Question

Am I correct?

Answer 1

I agree with 1 of the three. I won't give answers, because I don't feel comfortable doing that. If you explain your reasoning, I can steer you in the right direction.

Answer 2

The picture had only three, but yes!
I won't be able to reply very much, but I'll try to!
So, for the first one, with the bicycle traveling uphill (upward angle slope), why did you pick \(5^\circ\)?

Answer 3

Yep! And I just know biking uphill is harder!! Your physics teacher would probably like to hear that the downhill component of gravitational force is greater, since the most vertical slope there is \(9^\circ\).

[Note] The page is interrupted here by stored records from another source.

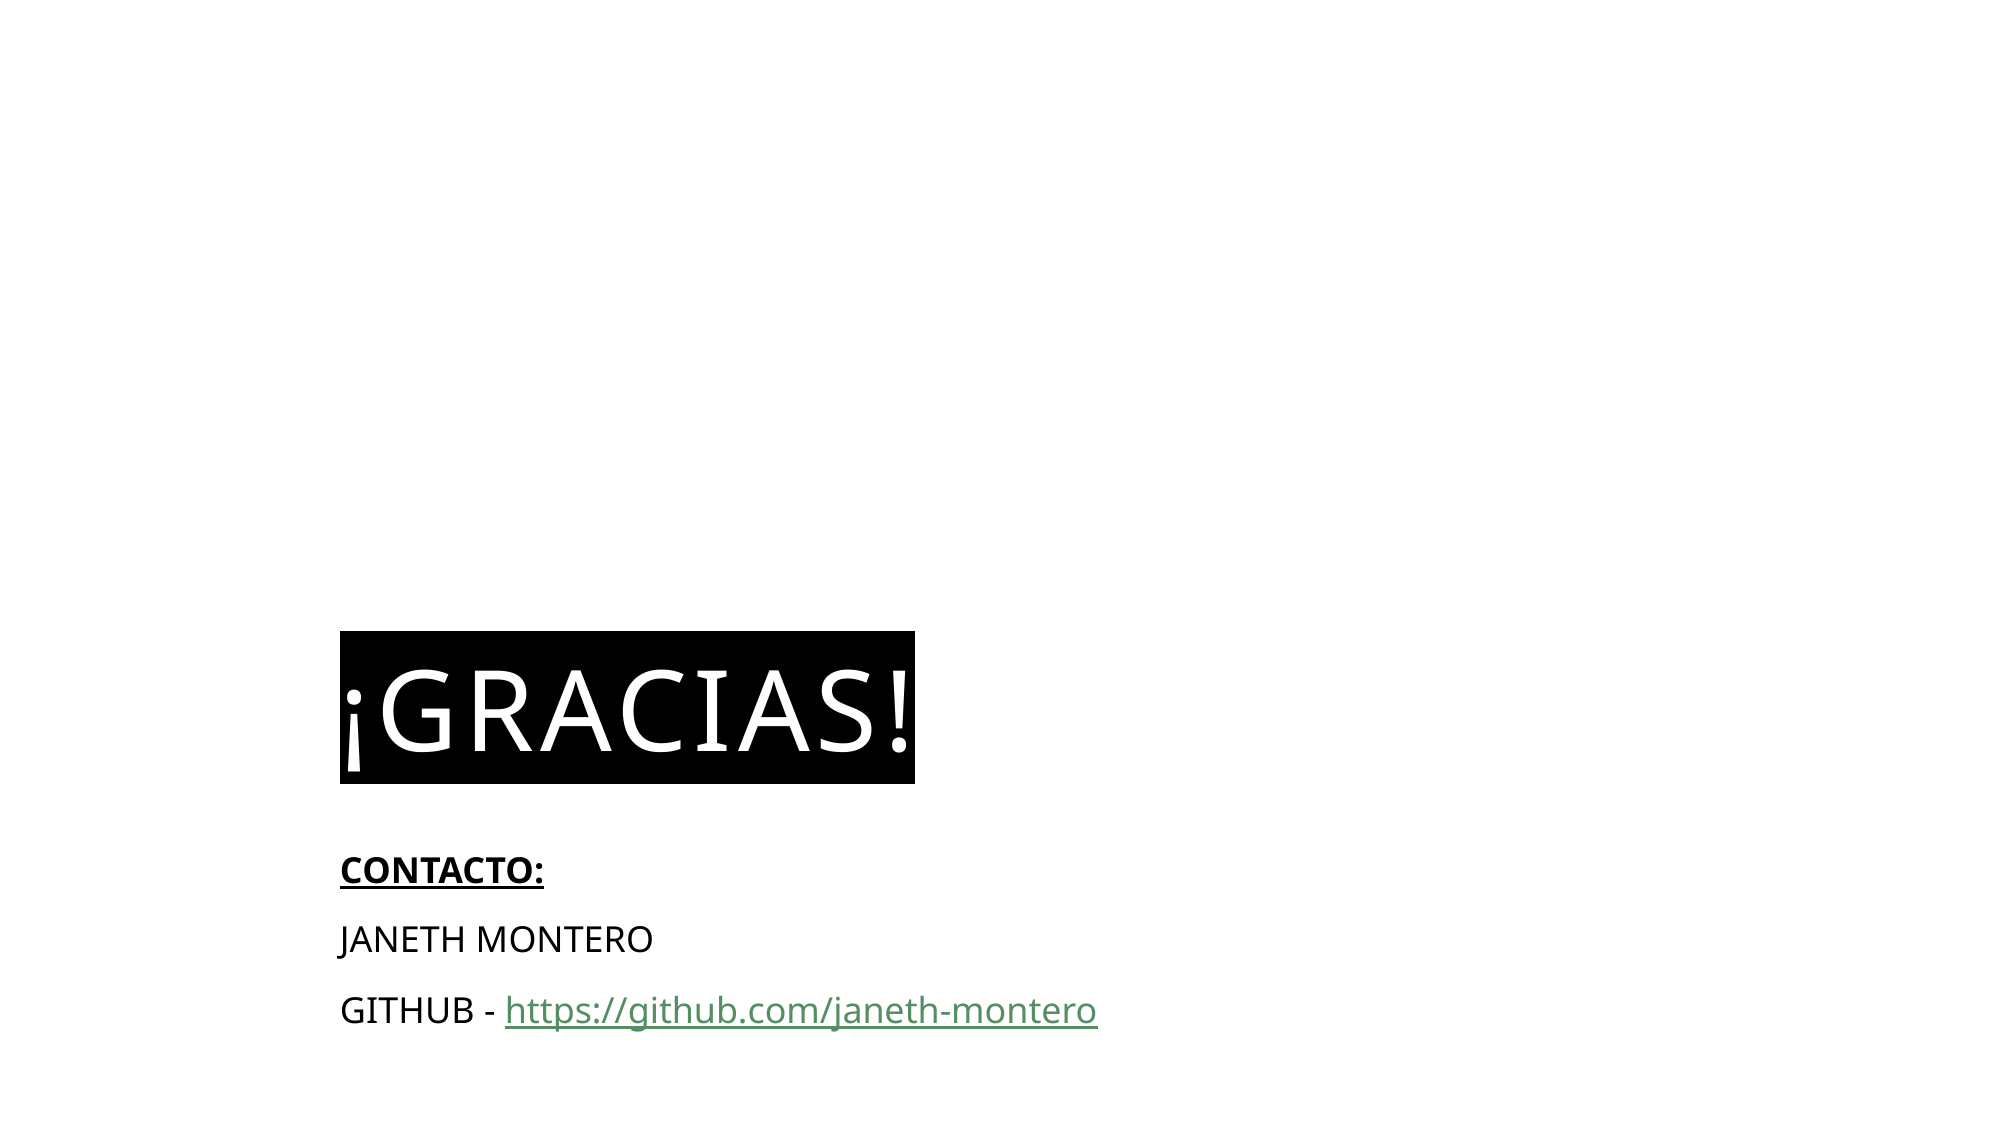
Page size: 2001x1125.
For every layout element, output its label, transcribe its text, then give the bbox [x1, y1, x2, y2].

title ¡Gracias! [324, 387, 1588, 782]
list CONTACTO: JANETH MONTERO GITHUB - https://github.com/janeth-montero [324, 831, 1588, 1046]
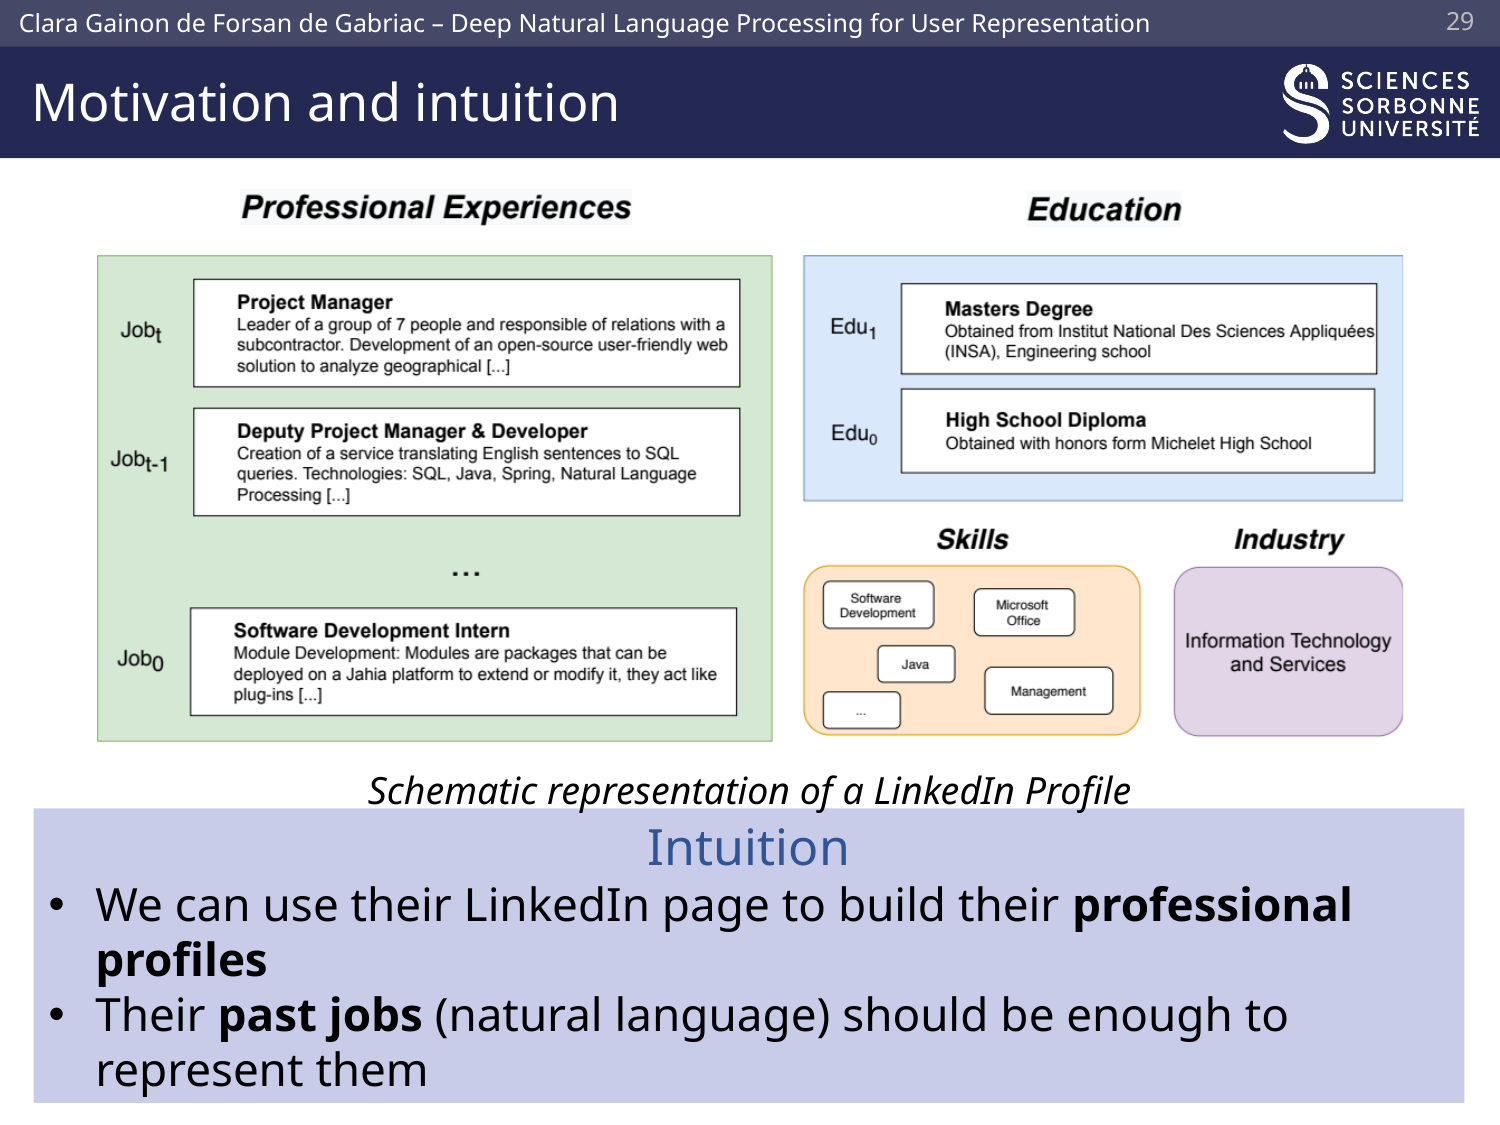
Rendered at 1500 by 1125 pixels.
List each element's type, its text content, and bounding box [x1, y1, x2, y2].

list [96, 179, 1404, 742]
text_box Intuition We can use their LinkedIn page to build their professional profiles Their past jobs (natural language) should be enough to represent them [33, 808, 1465, 1103]
title Motivation and intuition [16, 48, 1266, 161]
text_box Schematic representation of a LinkedIn Profile [353, 759, 1147, 820]
slide_number 28 [1411, 0, 1490, 54]
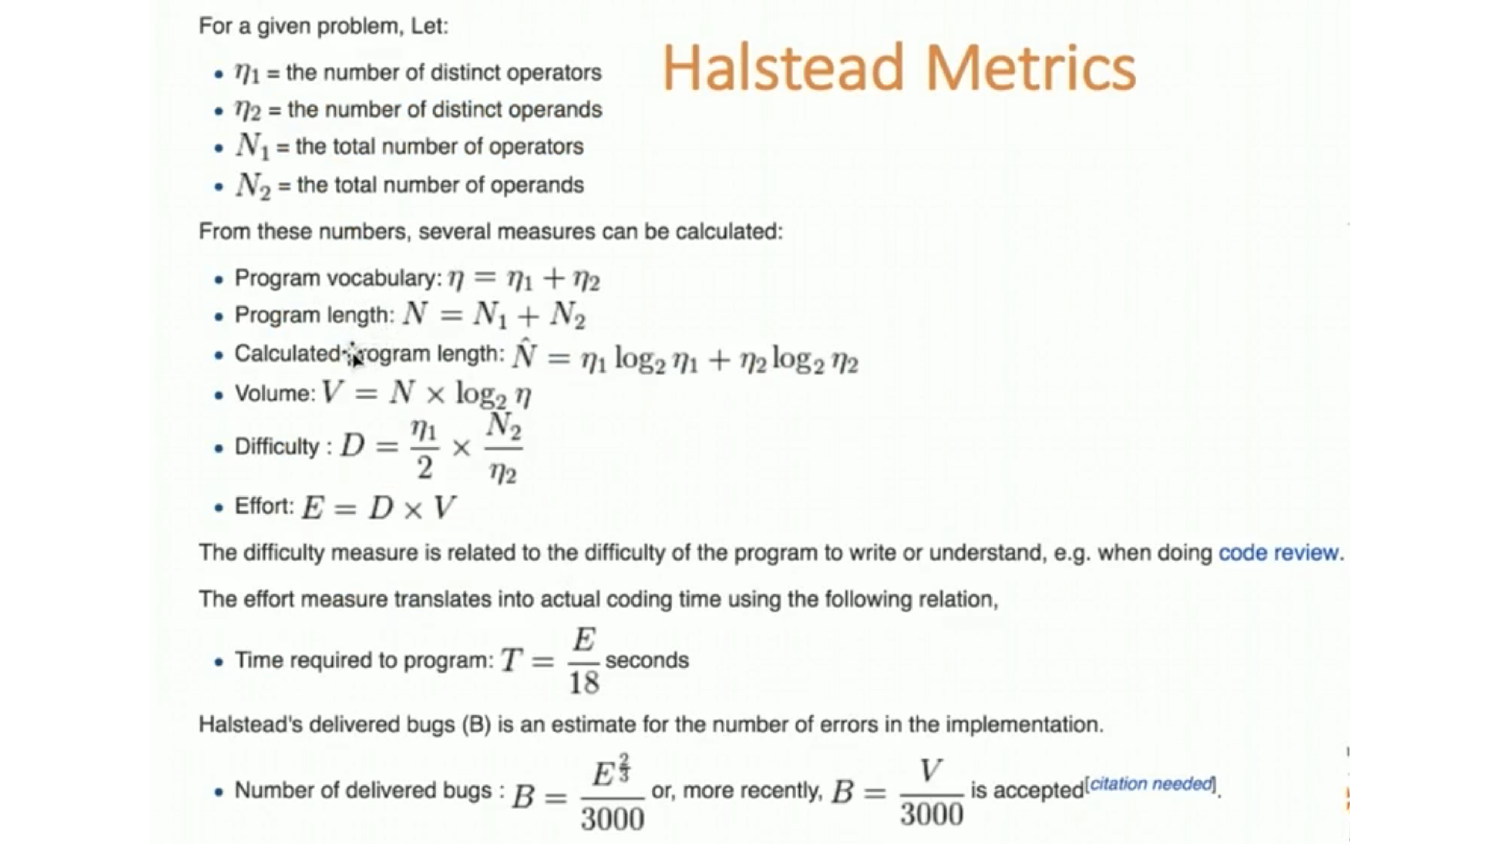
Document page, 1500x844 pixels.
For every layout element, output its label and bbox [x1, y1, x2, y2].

picture [150, 0, 1350, 844]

So congrats!! We now agree.

And why'd you choose \(1.4^\circ\) for the next one?

Answer 4

And the 0.139 is \(\sin(8^\circ)\), which gives the downhill component of gravitational acceleration. So I agree!

And why do you think that the younger brother will win?

Answer 5

Haha, so you changed your mind! Anyway, I'd agree if it weren't a physics problem about coasting.
Really, the skilled bicyclist might choose the best path. Orrrr, he might throw the race to make his little bro happy. But we need to talk physics.

So! Gravitational acceleration is about \(9.8\rm\ m/s^2\). Then you consider the component of acceleration that is due to the downhill force only. The downhill force is something like
\(F_g\sin\theta\)
So the downhill acceleration is
\(\dfrac{F_g}m\sin\theta\)
which is
\(g\sin\theta\)

So gravitational acceleration is broken up just like the force.
Each bicyclist has the \(\it same\) acceleration then, if they have the same sloped hill. It's the same fraction of gravitational acceleration.

Sooo... same acceleration... Have you changed your mind?

Answer 6

Yep!

For the next three, I agree with two of them, and the one I disagree with is probably a misunderstanding. Since you seem to know what you're doing, I'll let you know which ones I agree with. If you have any questions, though, let me know. I'm just assuming you used the correct method to get to your result.

I agree with #4 and #6.
#4 uses \(F=ma\Rightarrow\dfrac Fm=a\) and then \(a=\dfrac{v_f-v_i}{\Delta t}\Rightarrow v_f = a\Delta t +v_i\)

#6 is splitting forces like you have been doing, but the trick was understanding the situation!! So you did well.

#5 is tricky. It asks for the \(\color{blue}{\it net}\) force on the cart. So, you might want to consider all the forces acting on it. But you don't know the man's force that he pushes with, unless you calculate it. But I have an easier way.
\(F_{net}=ma\).
You have the mass, and the acceleration is implied. The cart has a constant velocity. What does that mean for the acceleration?

Answer 7

Yep!! Acceleration is 0, and so force is 0. If there is no acceleration, a.k.a. change in velocity, then the net force is 0.

So! Any questions?

Answer 8

You're very welcome! Congrats! :)

Answer 9

Sorry to bump in but I believe the answer to (1) is 3.
My reasoning goes like this -

So if we want \[mgcos\] to be maximum we need cos theta max which is max at the smallest angle, ie 3.